** SOURCE MATERIAL **
====

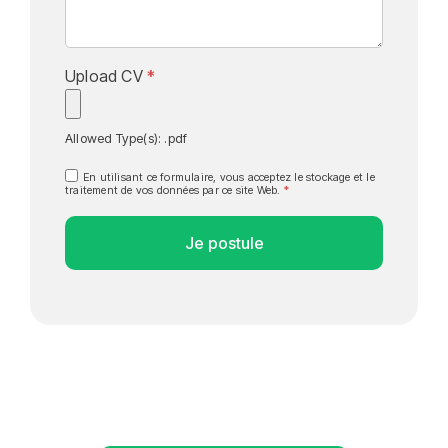
Upload CV
*
Allowed Type(s): .pdf
En utilisant ce formulaire, vous acceptez le stockage et le
traitement de vos données par ce site Web.
*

====

Would you set down each line of the data exactly, with no images included?

Upload CV
*
Allowed Type(s): .pdf
En utilisant ce formulaire, vous acceptez le stockage et le
traitement de vos données par ce site Web.
*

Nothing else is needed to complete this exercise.